Il semblerait cependant que ce manque de ressources humaines ne puisse pas être complétement imputé aux épidémies. D’après des données récoltées par la Fédération canadienne de l’entreprise indépendante (FCEI), 36 % des petites entreprises sont concernées par des abandons de poste, parfois, les gens ne se présentent simplement pas au travail. Mais ce n’est pas seulement un problème de ressources humaines. Le mot est sur toutes les bouches depuis près d’un an, l’inflation est un des grands responsables de cette situation. Pour la présidente de la CCFSB, là-dessus pas de doute possible.

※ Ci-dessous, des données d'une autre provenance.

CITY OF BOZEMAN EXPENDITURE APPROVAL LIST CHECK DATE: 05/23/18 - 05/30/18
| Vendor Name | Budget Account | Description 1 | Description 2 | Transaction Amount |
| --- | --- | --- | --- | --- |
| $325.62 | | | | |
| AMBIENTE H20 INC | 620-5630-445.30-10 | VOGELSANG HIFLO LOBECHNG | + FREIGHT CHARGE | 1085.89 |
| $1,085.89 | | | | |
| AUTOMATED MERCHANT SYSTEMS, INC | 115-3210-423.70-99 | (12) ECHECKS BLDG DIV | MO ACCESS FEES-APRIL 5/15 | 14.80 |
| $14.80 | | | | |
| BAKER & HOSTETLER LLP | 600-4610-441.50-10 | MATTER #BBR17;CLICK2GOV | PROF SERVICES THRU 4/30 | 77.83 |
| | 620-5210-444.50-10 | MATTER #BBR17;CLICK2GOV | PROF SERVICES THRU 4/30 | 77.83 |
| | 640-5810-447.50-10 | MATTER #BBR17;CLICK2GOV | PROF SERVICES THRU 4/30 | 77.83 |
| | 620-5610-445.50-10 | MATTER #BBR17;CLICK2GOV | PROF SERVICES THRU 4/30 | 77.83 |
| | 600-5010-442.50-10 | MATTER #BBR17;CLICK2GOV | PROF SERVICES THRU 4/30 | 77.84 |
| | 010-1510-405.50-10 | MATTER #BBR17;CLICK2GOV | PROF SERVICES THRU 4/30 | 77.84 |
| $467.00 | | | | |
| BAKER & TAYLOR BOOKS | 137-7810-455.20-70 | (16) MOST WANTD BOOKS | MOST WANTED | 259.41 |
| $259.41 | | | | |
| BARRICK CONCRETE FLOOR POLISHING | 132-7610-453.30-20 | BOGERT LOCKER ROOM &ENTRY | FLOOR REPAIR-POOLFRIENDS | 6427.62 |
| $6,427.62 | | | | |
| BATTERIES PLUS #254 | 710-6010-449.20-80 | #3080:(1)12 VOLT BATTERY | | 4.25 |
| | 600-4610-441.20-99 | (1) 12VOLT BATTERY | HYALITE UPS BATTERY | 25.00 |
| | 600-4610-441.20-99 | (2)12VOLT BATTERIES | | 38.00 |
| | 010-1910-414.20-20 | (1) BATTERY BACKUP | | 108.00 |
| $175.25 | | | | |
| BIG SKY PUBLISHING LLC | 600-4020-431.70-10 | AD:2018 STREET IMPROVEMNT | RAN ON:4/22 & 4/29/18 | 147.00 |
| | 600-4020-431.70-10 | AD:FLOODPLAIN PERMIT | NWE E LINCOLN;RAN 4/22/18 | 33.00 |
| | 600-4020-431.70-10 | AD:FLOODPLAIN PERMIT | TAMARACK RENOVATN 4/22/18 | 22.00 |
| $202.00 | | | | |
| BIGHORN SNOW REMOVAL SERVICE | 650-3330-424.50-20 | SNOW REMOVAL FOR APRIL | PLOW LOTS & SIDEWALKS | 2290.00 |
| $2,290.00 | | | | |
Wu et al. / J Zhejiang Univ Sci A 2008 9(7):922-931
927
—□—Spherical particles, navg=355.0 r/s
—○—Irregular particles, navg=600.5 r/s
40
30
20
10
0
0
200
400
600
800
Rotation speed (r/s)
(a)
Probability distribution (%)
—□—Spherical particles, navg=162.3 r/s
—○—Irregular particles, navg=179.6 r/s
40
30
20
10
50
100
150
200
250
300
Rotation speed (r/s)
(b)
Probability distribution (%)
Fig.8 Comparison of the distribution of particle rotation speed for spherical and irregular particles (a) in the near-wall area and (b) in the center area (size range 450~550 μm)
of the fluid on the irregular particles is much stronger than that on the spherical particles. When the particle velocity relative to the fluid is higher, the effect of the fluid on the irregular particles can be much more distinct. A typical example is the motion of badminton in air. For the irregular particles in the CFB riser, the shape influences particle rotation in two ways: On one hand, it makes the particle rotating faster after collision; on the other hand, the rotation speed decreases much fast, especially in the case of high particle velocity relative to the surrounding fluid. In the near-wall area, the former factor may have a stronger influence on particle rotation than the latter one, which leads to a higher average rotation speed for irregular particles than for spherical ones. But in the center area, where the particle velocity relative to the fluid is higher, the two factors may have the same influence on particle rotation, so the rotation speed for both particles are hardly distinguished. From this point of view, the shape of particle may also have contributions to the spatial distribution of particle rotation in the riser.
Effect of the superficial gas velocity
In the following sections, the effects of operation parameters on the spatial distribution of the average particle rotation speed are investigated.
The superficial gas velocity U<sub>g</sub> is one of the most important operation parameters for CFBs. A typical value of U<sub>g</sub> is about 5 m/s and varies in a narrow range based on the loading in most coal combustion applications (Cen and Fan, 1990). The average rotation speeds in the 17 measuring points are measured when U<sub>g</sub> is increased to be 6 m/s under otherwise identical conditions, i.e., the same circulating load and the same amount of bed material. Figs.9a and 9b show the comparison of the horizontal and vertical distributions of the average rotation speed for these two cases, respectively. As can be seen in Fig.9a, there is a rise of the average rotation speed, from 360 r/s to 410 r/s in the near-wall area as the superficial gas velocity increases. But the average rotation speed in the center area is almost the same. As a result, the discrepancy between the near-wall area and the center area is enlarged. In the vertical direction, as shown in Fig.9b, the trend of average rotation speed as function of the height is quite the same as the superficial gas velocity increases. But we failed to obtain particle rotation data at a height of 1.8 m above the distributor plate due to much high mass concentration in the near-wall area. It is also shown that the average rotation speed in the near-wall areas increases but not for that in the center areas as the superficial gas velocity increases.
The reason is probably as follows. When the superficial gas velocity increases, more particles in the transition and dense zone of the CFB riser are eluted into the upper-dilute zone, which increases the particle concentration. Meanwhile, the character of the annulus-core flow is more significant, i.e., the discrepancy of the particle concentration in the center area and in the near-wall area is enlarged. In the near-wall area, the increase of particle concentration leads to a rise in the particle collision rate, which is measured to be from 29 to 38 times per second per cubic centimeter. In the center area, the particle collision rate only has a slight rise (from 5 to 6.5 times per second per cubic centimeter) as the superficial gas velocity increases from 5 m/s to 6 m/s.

« L’inflation a un effet domino c’est certain. Les prix augmentent alors que le pouvoir d’achat des Manitobains diminue. » Des mathématiques simples, mais qui révèlent l’existence d’un cercle vicieux dont les petits commerces ont bien du mal à se sortir. Comme en témoigne la créatrice de mode et gérante de la boutique Anne Mulaire, Andréanne Dandeneau : « Le coût de la main-d’œuvre a augmenté, celui des matériaux aussi, tout est plus cher alors forcément ça impacte les prix. » Sans grande surprise, cela se fait ressentir au niveau des ventes, la jeune femme poursuit : « La clientèle ne peut donc pas toujours se permettre certains achats. On a remarqué que cette saison des Fêtes, les ventes ont été moins nombreuses. »

Andréanne Dandeneau
Andréanne Dandeneau. Pendant le vendredi fou, le magasin Anne Mulaire offrait des réparations à vie sur tous les vêtements achetés en boutique. (photo : Marta Guerrero)

| Main-d’œuvre locale

Pour cette auto-entrepreneuse, le constat est simple, les gens dépensent moins et le montant dépensé est aussi moins élevé, mais « on ne leur en veut pas » ajoute-t-elle, « l’inflation concerne toutes les dépenses, celles pour la maison, les courses. » Surtout qu’en terme de prix d’achat, difficile pour les petits indépendants de faire concurrence aux grands groupes. Et c’est là tout le nerf de la guerre. « Toute notre main-d’œuvre est locale, donc plus chère », explique Andréanne Dandeneau. « On ne peut pas toujours se permettre de proposer de grosses réductions. »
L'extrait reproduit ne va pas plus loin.